Two nights ago, I attended a showing of Sometimes in April by the AJWS. The movie attempted to dramatize the attempted genocide of the Tutsis by the Hutus in Rwanda in 1994 and the way the world just stood by. The movie was shown in an attempt to galvanize action to stop the ongoing genocide of Blacks by Arabs in the Sudan. But the movie uttely sends the wrong message on this front.
In a testament to PC nonesense, all characters in the film fell into three basic categories, evil males who do nothing rape and kill women, helpless males who can do nothing to stop them, and heroic women who occassionally do. There are no images of heroic men attempting to defend their households from the attackers. There are not even images of Tutsi rebel forces fighting to retake Rwanda from these monsters.
Instead we are invited to view the genocide as being like the rains of April; something that comes unbidden, like the weather. And something that magically departs just as suddently, when the Tutsi rebels announce over a bullhorn that the Tutsis can come out from hiding in the swamp. There is no coverage of the fighting that allowed the Tutsi to take power. The folks who made the movie really want to avoid the notion that bad things happen when good men fail to act and that the action that these good men take sometimes needs to be VIOLENT.
It also images the Tutsis as helpless victims of Rwandan aggresion. It ignores the Tutsi massacre of 300,000 Hutus in 1972 in neighboring Burundi (also Hutus killed 100,00 Tutsis in Rwanda over the period from 1955-1965) and the fact that the UN had just escorted the main Tutsi force to the center of the capital. There was real fear on both sides. (For killing history see here).
The film covered the widespread rapes that the Hutu militias perpetrated on women without showing any of it. It did show some of the killing of women and girls. At the same time it shows little of the killing of men and boys. There are two possibilities here. Either the man and boys ran away leaving the women and girls alone to face the militias or they were simply killed first. If the former, the movie fails to confront the possiblity that some concept of male honor is an important part in the maintenance of civil society. If the later, perhaps it would have been better if all Rwandan were armed. Either way, it is simply that the men and boys who were killed prior to the rapes, then what is being shown is a cruel reprise of the joke : “world coming to an end. women and children hardest hit!”

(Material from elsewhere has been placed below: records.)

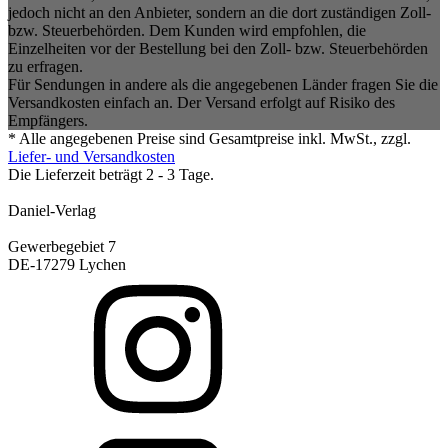
jedoch nicht an den Anbieter, sondern an die dort zuständigen Zoll-
bzw. Steuerbehörden. Dem Kunden wird empfohlen, die
Einzelheiten vor der Bestellung bei den Zoll- bzw. Steuerbehörden
zu erfragen.
Für Sendungen in andere als die angegebenen Länder fragen Sie die
Versandkosten einfach an. Der Versand erfolgt auf Risiko des
Empfängers.
* Alle angegebenen Preise sind Gesamtpreise inkl. MwSt., zzgl.
Liefer- und Versandkosten
Die Lieferzeit beträgt 2 - 3 Tage.
Daniel-Verlag
Gewerbegebiet 7
DE-17279 Lychen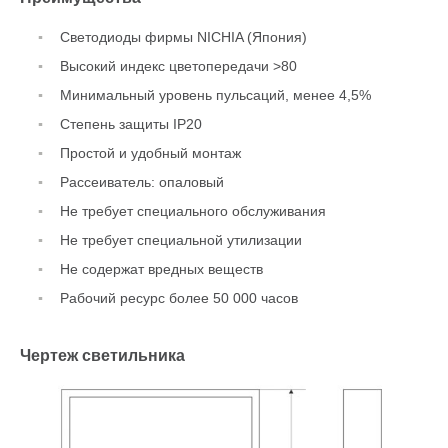
Светодиоды фирмы NICHIA (Япония)
Высокий индекс цветопередачи >80
Минимальный уровень пульсаций, менее 4,5%
Степень защиты IP20
Простой и удобный монтаж
Рассеиватель: опаловый
Не требует специального обслуживания
Не требует специальной утилизации
Не содержат вредных веществ
Рабочий ресурс более 50 000 часов
Чертеж светильника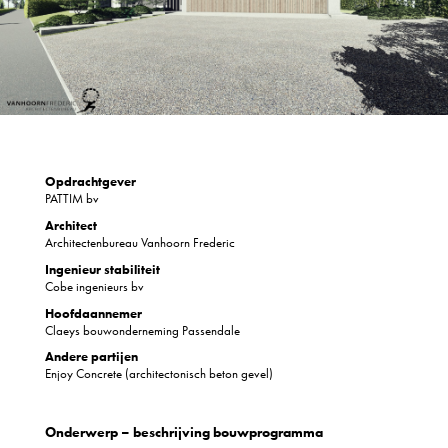
Opdrachtgever
PATTIM bv
Architect
Architectenbureau Vanhoorn Frederic
Ingenieur stabiliteit
Cobe ingenieurs bv
Hoofdaannemer
Claeys bouwonderneming Passendale
Andere partijen
Enjoy Concrete (architectonisch beton gevel)
Onderwerp – beschrijving bouwprogramma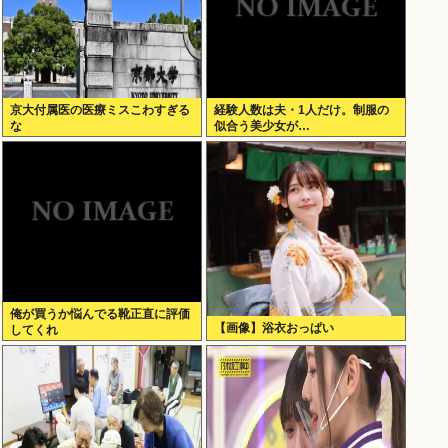
京大付属医の医療ミスこわすぎる
経験人数は夫・1人だけ。制服の
な
似合う美少女が…
俺が買うか悩んでる靴正直に評価
【画像】浴衣おっぱい
してくれ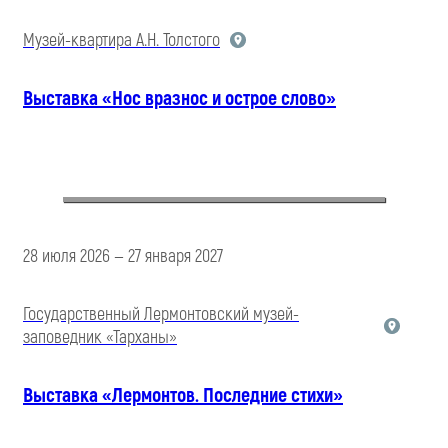
Музей-квартира А.Н. Толстого
Выставка «Нос вразнос и острое слово»
28 июля 2026 — 27 января 2027
Государственный Лермонтовский музей-
заповедник «Тарханы»
Выставка «Лермонтов. Последние стихи»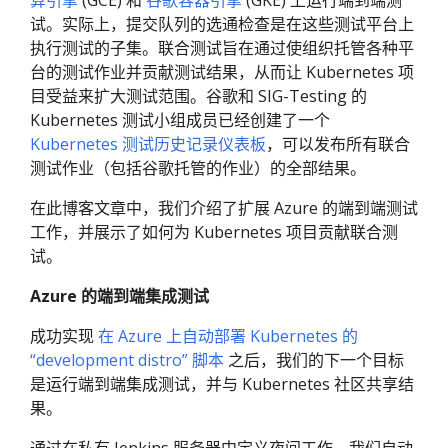
算引擎
(GCE) 和
谷歌容器引擎
(GKE) 上运行端到端测
试。实际上，提交队列的选通检查是在这些测试平台上
执行测试的子集。联合测试旨在通过使组织托管各种平
台的测试作业并贡献测试结果，从而让 Kubernetes 项
目受益来扩大测试范围。谷歌和 SIG-Testing 的
Kubernetes 测试小组成员已经创建了一个
Kubernetes 测试历史记录仪表板
，可以发布所有联合
测试作业（包括谷歌托管的作业）的全部结果。
在此博客文章中，我们介绍了扩展 Azure 的端到端测试
工作，并展示了如何为 Kubernetes 项目贡献联合测
试。
Azure 的端到端集成测试
成功实现
在 Azure 上自动部署 Kubernetes 的
“development distro” 脚本
之后，我们的下一个目标
是运行端到端集成测试，并与 Kubernetes 社区共享结
果。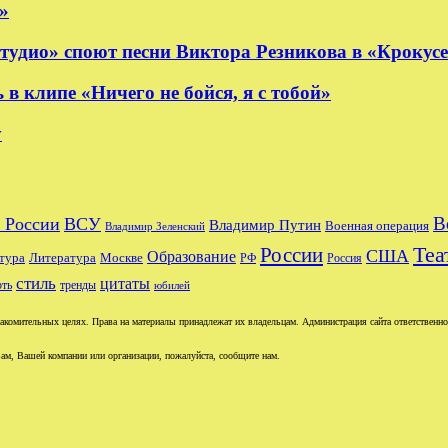
»
удио» споют песни Виктора Резникова в «Крокус
 клипе «Ничего не бойся, я с тобой»
y
В
 России
ВСУ
Владимир Путин
Военная операция
Владимир Зеленский
Теа
России
США
Образование
тура
Москве
Литература
РФ
Россия
стиль
цитаты
рть
тренды
юбилей
комительных целях. Права на материалы принадлежат их владельцам. Администрация сайта ответственност
ам, Вашей компании или организации, пожалуйста, сообщите нам.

The movie attempts to dramatise the fecklessness of the US, showing decision makers trying to avoid a repeat of Mogadishu. Coverage of the US response centers on the Prudence Bushnell, the heroic female Deputy Assistant Sec. State for Africa. She becomes increasingly alarmed at the genocide, repeatedly tries to persuade male US policy makers to act, and is rebuffed by them. In one scene, she is exhorting a US commander to shut down the Rwandan radio station goading the Hutu militias to greater levels of violence. He responds “Radio doesn’t kill people. People kill people” and then goes on to talk about freedom of speech. She is exasperated by the refusal of anyone to act. But we never see her doing the obvious alternative, COMPETITION. Perhaps it is too MALE, but perhaps we could have arranged to have the US broadcast radio into Rwanda with a competing message of peace and hope. Perhaps its just that Democracts prefer regulation to competition.

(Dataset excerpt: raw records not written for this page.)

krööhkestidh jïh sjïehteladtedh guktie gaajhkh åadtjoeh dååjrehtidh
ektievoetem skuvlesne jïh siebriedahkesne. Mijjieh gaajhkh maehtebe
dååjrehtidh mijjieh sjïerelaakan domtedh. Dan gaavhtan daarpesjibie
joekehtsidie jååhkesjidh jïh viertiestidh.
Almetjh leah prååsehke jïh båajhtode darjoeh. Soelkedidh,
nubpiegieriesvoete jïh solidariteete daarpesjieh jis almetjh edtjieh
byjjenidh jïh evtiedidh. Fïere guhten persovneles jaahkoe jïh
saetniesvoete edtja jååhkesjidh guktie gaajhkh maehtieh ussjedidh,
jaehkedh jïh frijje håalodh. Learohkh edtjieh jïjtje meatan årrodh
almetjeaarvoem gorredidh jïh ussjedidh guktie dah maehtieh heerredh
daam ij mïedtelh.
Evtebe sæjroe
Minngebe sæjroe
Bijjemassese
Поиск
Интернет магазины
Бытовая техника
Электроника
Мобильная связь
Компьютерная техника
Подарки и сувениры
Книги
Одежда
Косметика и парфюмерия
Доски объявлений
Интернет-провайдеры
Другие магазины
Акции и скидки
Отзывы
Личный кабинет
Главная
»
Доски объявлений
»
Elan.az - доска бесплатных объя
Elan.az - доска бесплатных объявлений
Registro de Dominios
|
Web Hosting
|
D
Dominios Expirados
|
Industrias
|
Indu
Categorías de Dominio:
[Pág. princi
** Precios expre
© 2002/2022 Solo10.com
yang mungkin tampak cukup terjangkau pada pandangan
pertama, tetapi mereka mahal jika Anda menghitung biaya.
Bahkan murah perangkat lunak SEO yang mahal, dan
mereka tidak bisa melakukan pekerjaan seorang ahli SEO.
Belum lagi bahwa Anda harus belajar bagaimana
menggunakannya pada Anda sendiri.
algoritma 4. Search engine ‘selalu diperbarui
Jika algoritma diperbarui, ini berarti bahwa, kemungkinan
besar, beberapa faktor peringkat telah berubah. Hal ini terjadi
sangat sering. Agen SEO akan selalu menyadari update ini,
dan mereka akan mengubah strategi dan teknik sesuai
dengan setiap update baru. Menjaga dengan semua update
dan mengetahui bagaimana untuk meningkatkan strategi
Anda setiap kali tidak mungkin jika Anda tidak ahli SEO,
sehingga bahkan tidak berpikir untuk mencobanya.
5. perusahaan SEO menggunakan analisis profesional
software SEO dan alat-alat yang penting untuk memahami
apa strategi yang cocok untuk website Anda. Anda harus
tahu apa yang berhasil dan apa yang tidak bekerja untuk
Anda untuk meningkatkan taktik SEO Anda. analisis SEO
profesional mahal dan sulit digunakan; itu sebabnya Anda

The movie neglects to cover the real background of domestict liberals and leftists rampant opposition to any US military action and de facto complicity in the
genocides in Vietnam and Cambodia perpetrated after the US departed South East Asia. What makes Rwanda a better genocide to cover than Cambodia and Vietnam in the 1970’s or Iraq in the 1980’s? Perhaps that it lets the left off the hook in allowing these prior genocides to happen. The movie manages to be relatively silent about the fact that the UN troops left without firing a shot in defense of the Tutsis that they had committed to protect and the fact that the French were actively supporting and providing arms to the Hutus.
At the end of the day, we must confront the fact that sometime the only way to stop bad men is through violence. Men who are willing to rape and kill for their own ends will not be stopped by words or arm bands. They will be stopped by force.

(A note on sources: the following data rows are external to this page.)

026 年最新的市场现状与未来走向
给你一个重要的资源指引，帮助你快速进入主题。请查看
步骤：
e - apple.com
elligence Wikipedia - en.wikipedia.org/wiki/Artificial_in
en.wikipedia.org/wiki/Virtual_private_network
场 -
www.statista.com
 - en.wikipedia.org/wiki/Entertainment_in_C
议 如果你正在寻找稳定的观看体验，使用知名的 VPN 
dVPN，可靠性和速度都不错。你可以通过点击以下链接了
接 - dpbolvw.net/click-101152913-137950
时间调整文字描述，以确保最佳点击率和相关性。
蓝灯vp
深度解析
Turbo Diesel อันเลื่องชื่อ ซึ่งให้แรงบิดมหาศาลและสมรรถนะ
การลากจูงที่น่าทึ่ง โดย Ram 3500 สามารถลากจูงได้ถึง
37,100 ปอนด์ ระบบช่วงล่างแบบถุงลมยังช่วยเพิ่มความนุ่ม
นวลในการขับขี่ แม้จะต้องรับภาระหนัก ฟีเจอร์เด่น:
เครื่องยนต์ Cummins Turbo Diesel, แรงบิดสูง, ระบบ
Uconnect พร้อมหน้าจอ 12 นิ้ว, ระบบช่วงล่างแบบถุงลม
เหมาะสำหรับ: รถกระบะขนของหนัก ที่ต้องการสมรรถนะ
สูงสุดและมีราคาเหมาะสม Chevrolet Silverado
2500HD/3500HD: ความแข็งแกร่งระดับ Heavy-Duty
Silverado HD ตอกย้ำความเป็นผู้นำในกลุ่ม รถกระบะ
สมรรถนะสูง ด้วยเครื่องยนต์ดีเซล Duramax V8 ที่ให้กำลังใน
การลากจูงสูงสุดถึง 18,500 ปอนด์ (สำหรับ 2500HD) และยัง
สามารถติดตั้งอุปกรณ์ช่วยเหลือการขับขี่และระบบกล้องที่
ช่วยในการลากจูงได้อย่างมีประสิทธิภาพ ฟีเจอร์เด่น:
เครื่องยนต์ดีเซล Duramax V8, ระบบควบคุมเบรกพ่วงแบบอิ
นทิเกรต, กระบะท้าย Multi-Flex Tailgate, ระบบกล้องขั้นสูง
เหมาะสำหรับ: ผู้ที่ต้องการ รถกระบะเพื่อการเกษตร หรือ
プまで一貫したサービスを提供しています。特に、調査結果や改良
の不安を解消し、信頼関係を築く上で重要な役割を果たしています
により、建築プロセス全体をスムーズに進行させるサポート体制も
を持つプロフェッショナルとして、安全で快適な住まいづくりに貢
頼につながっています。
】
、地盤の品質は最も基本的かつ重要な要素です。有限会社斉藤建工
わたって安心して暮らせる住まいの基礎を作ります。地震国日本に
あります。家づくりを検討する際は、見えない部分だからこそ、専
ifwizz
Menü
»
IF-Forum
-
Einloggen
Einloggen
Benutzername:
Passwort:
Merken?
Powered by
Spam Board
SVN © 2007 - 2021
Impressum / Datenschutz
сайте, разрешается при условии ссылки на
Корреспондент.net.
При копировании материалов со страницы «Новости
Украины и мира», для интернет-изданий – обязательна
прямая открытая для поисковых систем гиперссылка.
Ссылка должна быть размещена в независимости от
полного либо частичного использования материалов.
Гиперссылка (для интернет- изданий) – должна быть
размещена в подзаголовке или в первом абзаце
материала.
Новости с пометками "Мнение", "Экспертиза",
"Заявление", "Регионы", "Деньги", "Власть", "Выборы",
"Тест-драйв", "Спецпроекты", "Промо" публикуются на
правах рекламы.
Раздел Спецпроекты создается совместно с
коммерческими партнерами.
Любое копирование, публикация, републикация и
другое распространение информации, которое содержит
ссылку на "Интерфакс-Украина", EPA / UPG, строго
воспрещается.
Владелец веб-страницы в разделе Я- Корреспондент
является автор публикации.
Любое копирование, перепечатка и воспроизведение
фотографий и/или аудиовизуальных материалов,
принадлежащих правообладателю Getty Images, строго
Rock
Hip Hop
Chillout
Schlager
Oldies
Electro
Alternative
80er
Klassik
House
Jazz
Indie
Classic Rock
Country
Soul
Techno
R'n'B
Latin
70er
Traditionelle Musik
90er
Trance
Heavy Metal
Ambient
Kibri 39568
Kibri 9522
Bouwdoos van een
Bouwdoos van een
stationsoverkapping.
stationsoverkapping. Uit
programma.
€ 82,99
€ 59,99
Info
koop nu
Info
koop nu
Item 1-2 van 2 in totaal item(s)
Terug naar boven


And that gets me to the current context. It is Yom Hashoah, Holocaust Remembrance Day. The AJWS site says:
This month we commemorate Yom Hashoah and remember the consequences of inaction by the international community in the face of genocide. We remember and we still cannot, nor will we ever, comprehend how the world looked on as six million of us were gassed, tortured, displaced, starved and worked to death.
We vowed, “never again!” But is this declaration to be reserved for Jews alone? Jews must be the guardians of this call for action, highly sensitive and responsive to all attempts by any people to annihilate another people. The world stood idly by 60 years ago, and again as massacres unfolded in Cambodia, Rwanda, and now Sudan.
I fully support the sentiments in this text. I plan to attend to the rally scheduled for 4:30PM this Sunday in Central Park (on Cherry Hill by Strawberry Fields) to raise awareness of the ongoing genocide in Darfur, Sudan. According to the email
The rally is being coordinated by students from Yeshiva University (YU), with participation by students from Columbia, NYU, Rutgers, Harvard, and Georgetown. Among the speakers will be Ruth Messinger, President and Executive Director of the American Jewish World Service, Yahya M. Osman, general secretary, Darfur Rehab Project, Inc, who lost six members of his family to the Sudan genocide in 2004, and human rights activists Simon Dang and Maria Sliwa. There will be elected officials present as well. Sponsoring organizations include Human Rights First, ADL, AJWS and the Anti-Slavery Group.
I hope this rally will both raise awareness of the ongoing genocide and raise recognition that the way these sorts of things get stopped is by violence. The silence of many on the left about the prior ongoing killing and genocide in Afghanistan and Iraq that was stopped only by the US military is alarming. The possibility that the US may equip rebels to fight the Sudanese government gives me hope. I’d also like the US to grow the military sufficiently so that we have the resources to impose no fly zones on the Sudan. But again, the domestic liberals can’t stand any money spent on the military. They voted for John Kerry’s “fire houses in the US and not Iraq.” But I have hope that awareness of this tragedy will straighten them out.